*** Opening of Supplied material ***
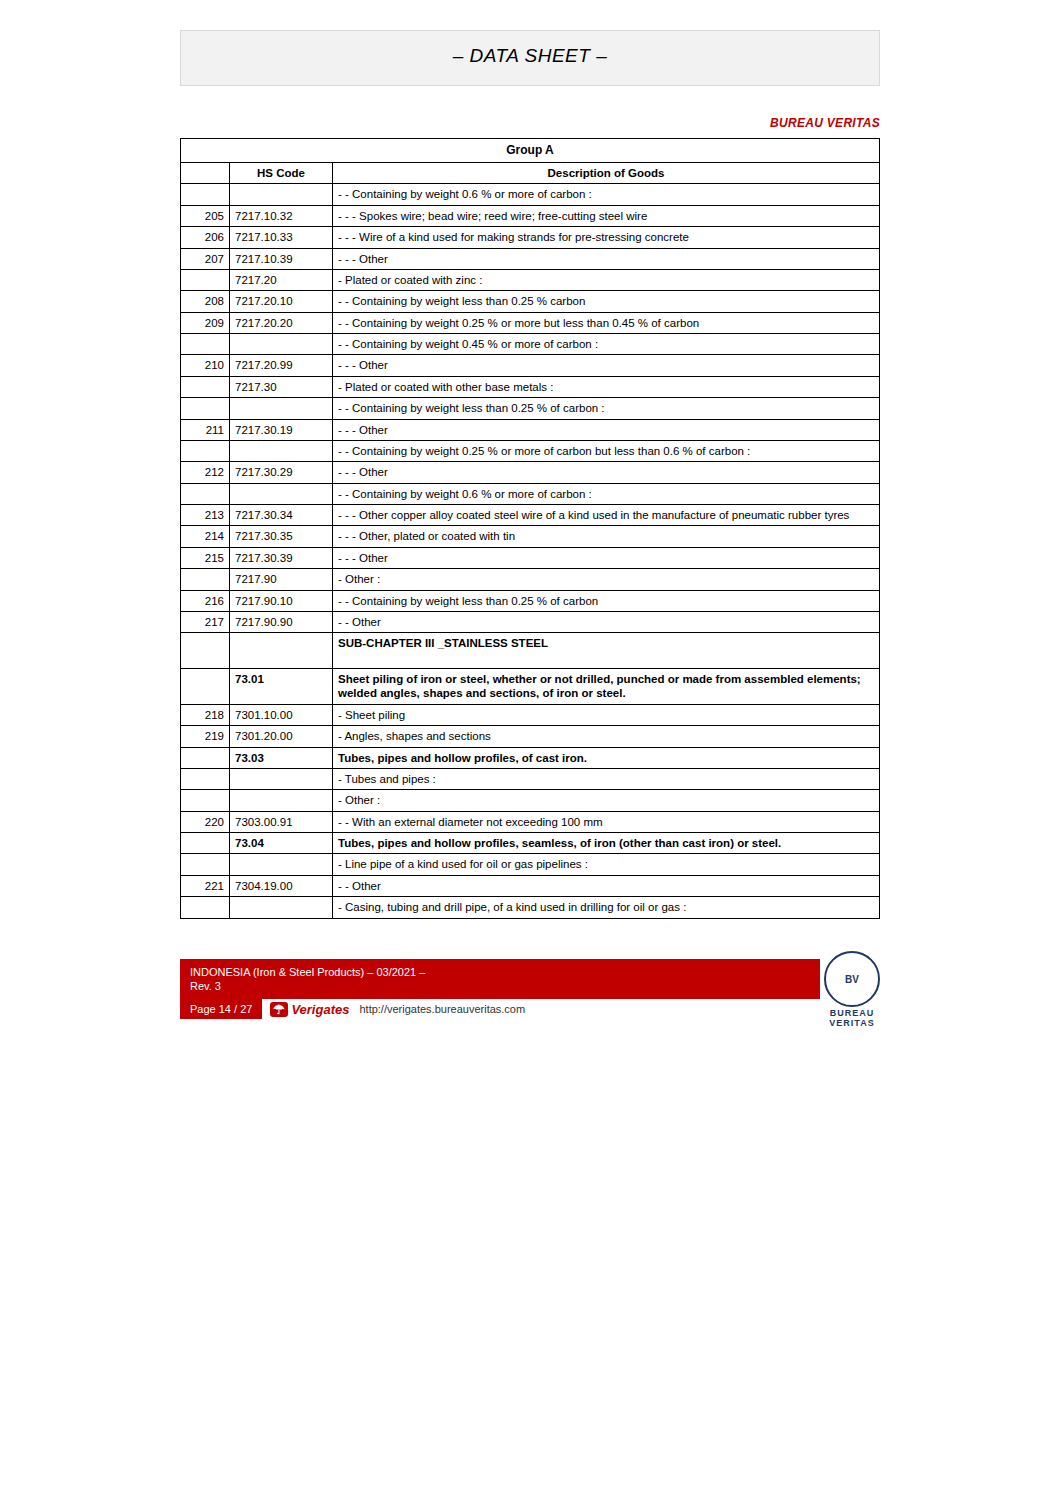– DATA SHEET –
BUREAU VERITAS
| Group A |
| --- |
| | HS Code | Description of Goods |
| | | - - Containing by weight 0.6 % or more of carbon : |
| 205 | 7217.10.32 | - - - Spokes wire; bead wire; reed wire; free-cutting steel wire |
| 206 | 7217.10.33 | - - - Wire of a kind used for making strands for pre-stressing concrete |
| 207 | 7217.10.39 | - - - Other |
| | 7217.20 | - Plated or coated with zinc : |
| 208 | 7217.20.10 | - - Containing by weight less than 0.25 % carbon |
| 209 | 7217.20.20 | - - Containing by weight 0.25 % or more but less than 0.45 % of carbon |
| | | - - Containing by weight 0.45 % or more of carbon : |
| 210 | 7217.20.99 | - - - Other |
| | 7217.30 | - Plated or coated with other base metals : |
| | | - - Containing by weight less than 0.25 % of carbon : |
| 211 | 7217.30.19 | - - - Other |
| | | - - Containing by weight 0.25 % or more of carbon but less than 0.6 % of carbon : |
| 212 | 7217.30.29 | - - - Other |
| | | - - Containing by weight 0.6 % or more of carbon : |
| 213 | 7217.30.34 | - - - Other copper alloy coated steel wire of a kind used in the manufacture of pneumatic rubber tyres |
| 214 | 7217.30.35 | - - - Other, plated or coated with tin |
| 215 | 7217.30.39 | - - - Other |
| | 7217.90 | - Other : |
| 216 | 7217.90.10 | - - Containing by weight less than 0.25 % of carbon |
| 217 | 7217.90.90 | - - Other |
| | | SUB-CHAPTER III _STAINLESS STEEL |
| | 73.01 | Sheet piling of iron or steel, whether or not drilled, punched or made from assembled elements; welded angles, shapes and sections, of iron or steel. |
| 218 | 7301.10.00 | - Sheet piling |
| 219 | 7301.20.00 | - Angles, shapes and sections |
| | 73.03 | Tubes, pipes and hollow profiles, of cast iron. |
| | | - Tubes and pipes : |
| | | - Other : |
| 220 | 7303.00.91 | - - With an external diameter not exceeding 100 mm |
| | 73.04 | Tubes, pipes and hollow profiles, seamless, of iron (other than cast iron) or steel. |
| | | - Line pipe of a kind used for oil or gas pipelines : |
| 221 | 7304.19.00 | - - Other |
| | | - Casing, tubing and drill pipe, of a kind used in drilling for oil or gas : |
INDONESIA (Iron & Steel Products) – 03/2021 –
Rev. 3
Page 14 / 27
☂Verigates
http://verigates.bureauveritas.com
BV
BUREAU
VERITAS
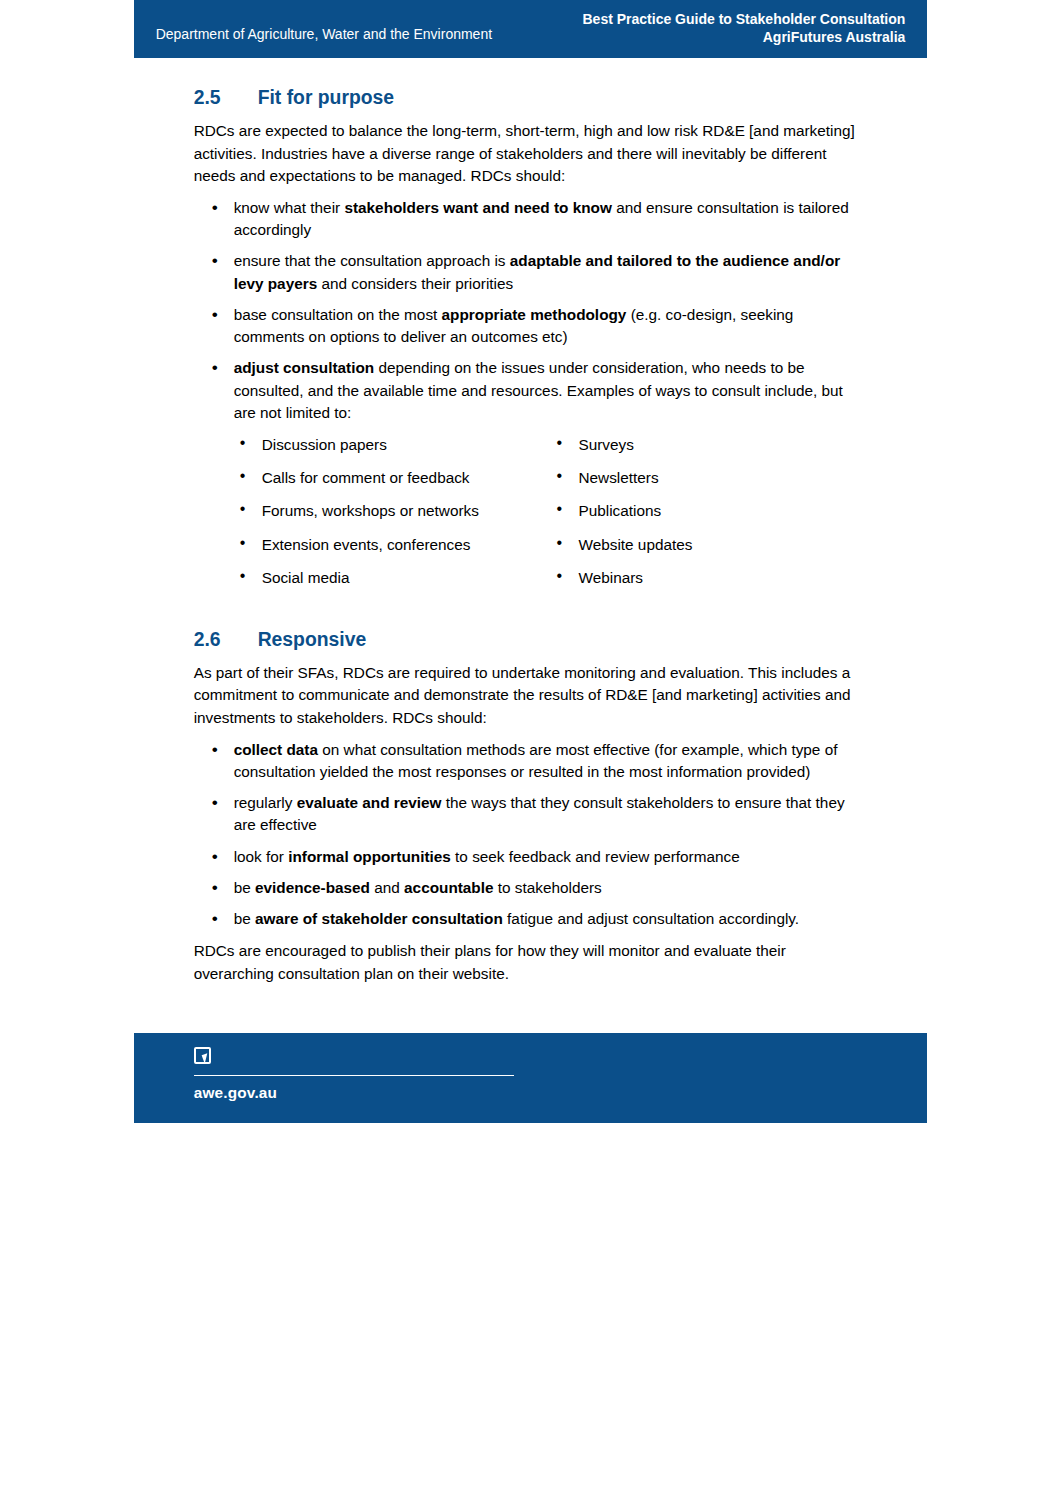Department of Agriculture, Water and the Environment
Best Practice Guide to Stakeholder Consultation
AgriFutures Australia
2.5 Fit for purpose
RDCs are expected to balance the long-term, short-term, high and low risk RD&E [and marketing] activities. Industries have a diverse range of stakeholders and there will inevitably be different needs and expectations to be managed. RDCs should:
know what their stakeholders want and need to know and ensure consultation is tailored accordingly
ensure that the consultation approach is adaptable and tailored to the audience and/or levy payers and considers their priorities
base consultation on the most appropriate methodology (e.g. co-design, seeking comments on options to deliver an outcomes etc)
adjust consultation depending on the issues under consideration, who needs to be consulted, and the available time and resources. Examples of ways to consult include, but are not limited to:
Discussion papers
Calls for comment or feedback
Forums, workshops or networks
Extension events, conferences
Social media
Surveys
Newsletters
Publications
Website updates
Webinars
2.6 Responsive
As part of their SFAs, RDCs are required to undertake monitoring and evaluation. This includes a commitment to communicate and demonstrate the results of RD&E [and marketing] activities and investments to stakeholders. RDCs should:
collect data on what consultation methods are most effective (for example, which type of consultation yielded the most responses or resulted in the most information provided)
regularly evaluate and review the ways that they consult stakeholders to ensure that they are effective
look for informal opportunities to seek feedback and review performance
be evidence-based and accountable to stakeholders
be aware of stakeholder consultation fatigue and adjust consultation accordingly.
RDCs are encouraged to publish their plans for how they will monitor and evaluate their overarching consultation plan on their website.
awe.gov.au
*** Close of Supplied material ***
- _Work request_
The word "what" is the filter: copy every line of the listing above that contains it.

- _Expected answer_
know what their stakeholders want and need to know and ensure consultation is tailored accordingly
collect data on what consultation methods are most effective (for example, which type of consultation yielded the most responses or resulted in the most information provided)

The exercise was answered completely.